Let’s set the record straight. Some coal plants in Illinois are retiring because of changing realities in the competitive electricity market: (1) low natural gas prices, (2) economical wind power, (3) affordable energy efficiency holding down electricity demand, and (4) nuclear plants for which Exelon is asking for public subsidies to keep running.

Natural gas prices are low — today, $2.02 MMBtu — and many coal plants are just not competitive on a fuel basis. That’s why Dynegy and NRG are retiring some of their coal plants that are uneconomic in the competitive power market. They are converting some other coal plants to natural gas. These corporate business decisions reflect today’s competitive market prices and reasonable near-term projections; the Clean Power Plan requirements, however, won’t take effect until 2023 at the earliest.

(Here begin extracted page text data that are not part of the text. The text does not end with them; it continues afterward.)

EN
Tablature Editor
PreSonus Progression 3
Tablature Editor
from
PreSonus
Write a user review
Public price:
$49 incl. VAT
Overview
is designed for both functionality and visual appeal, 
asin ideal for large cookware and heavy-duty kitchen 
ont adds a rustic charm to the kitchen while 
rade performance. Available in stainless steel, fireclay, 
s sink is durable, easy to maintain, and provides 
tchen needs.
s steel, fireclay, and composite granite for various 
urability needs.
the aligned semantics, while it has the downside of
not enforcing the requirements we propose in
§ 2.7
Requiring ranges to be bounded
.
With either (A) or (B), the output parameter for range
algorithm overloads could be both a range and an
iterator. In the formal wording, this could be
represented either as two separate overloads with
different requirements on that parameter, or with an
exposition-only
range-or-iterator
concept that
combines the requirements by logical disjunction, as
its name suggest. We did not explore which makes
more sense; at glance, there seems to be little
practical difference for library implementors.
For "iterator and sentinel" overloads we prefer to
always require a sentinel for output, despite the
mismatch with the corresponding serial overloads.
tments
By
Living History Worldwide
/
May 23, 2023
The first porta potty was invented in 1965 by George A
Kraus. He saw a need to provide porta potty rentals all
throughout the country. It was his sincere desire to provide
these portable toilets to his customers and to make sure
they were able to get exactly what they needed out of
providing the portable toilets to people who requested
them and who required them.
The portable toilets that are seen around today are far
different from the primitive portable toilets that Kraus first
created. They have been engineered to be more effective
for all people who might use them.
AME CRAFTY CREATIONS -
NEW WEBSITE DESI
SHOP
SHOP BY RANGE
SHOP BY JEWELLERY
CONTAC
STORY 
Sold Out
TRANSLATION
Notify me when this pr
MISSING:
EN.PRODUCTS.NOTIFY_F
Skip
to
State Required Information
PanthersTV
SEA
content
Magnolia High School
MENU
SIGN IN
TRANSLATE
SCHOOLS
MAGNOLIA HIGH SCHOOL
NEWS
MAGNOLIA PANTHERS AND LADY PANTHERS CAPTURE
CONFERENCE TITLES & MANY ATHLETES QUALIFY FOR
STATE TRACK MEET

Electricity sales are down about 1 percent annually in Illinois due to energy efficiency. There’s a surplus of electric generating supply over demand here. That results in relatively low wholesale electricity market prices. That’s good for Illinois businesses and residents. That’s not so good for power plant owners.

The Illinois Department of Commerce and Economic Opportunity’s recent study determined that reaching renewable energy and energy efficiency targets already in state statutes would trigger creation of 9,600 new jobs by 2019. The study also found that investments in wind power and solar energy have “led to a dramatic increase in manufacturing jobs at renewable component manufacturers across Illinois from Peoria to Cicero, Clinton, Rockford, and Chicago.”

Illinois should benefit from cleaner air, clean jobs and economic growth that the Clean Power Plan will accelerate. Let’s be smart, move forward and seize these strategic opportunities for progress.

— Howard A. Learner is the executive director of the Environmental Law & Policy Center, an environmental quality and economic development advocacy organization headquartered in Chicago.